## Task instructions:
Report back every line below that carries the word "Зачистка".

Records contained in a dataset

* * *

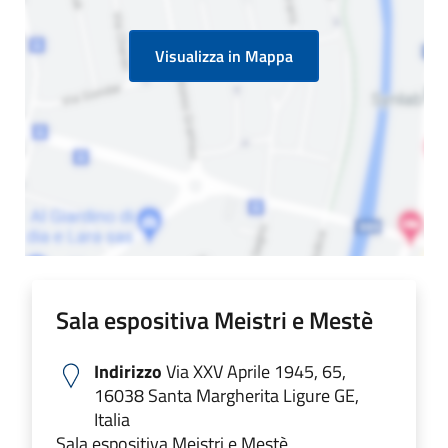
Visualizza in Mappa
Sala espositiva Meistri e Mestè
Indirizzo
Via XXV Aprile 1945, 65,
16038 Santa Margherita Ligure GE,
Italia
Sala espositiva Meistri e Mestè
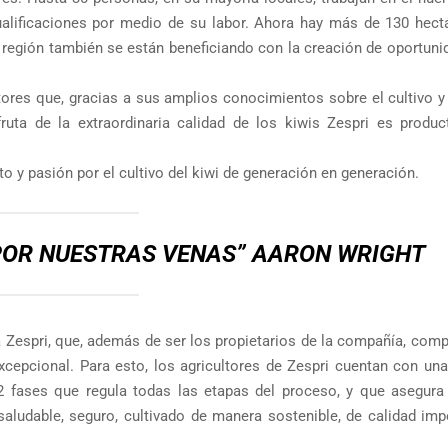
ualificaciones por medio de su labor. Ahora hay más de 130 hect
a región también se están beneficiando con la creación de oportun
ores que, gracias a sus amplios conocimientos sobre el cultivo y
uta de la extraordinaria calidad de los kiwis Zespri es produc
o y pasión por el cultivo del kiwi de generación en generación.
 POR NUESTRAS VENAS”
AARON WRIGHT
 Zespri, que, además de ser los propietarios de la compañía, comp
xcepcional. Para esto, los agricultores de Zespri cuentan con un
2 fases que regula todas las etapas del proceso, y que asegura
udable, seguro, cultivado de manera sostenible, de calidad imp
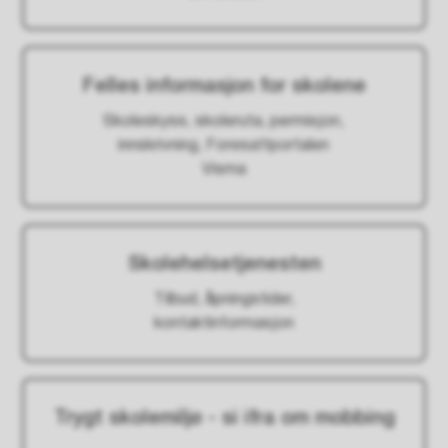
Felles informasjon for skolene
Skoleskyss, skoleruta, permisjon,
innskrivning, Foresattportalen
Visma
Skolehelsetjenesten
Tilbud, åpningstider,
kontaktinformasjon
Trygt skolemiljø - si ifra om mobbing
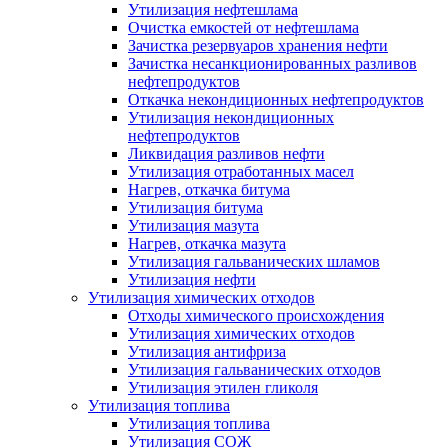
Утилизация нефтешлама
Очистка емкостей от нефтешлама
Зачистка резервуаров хранения нефти
Зачистка несанкционированных разливов
нефтепродуктов
Откачка некондиционных нефтепродуктов
Утилизация некондиционных
нефтепродуктов
Ликвидация разливов нефти
Утилизация отработанных масел
Нагрев, откачка битума
Утилизация битума
Утилизация мазута
Нагрев, откачка мазута
Утилизация гальванических шламов
Утилизация нефти
Утилизация химических отходов
Отходы химического происхождения
Утилизация химических отходов
Утилизация антифриза
Утилизация гальванических отходов
Утилизация этилен гликоля
Утилизация топлива
Утилизация топлива
Утилизация СОЖ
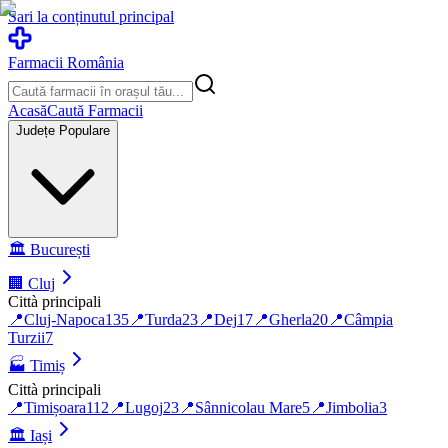
Sari la conținutul principal
Farmacii România
Acasă
Caută Farmacii
Județe Populare
🏛️
București
🏢
Cluj
Città principali
📍
Cluj-Napoca
135
📍
Turda
23
📍
Dej
17
📍
Gherla
20
📍
Câmpia
Turzii
7
🏭
Timiș
Città principali
📍
Timișoara
112
📍
Lugoj
23
📍
Sânnicolau Mare
5
📍
Jimbolia
3
🏛️
Iași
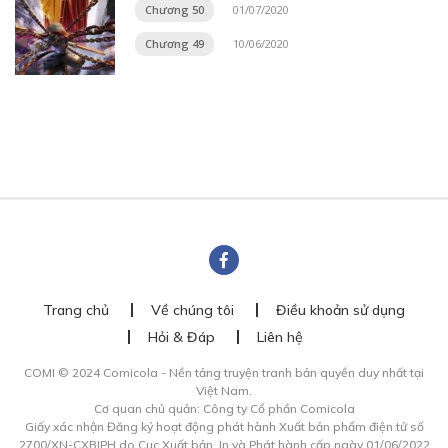
Chương 50
01/07/2020
Chương 49
10/06/2020
Trang chủ
Về chúng tôi
Điều khoản sử dụng
Hỏi & Đáp
Liên hệ
COMI © 2024 Comicola - Nền tảng truyện tranh bản quyền duy nhất tại
Việt Nam.
Cơ quan chủ quản: Công ty Cổ phần Comicola
Giấy xác nhận Đăng ký hoạt động phát hành Xuất bản phẩm điện tử số
2700/XN-CXBIPH do Cục Xuất bản, In và Phát hành cấp ngày 01/06/2022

* * *

## Response area:
Зачистка резервуаров хранения нефти
Зачистка несанкционированных разливов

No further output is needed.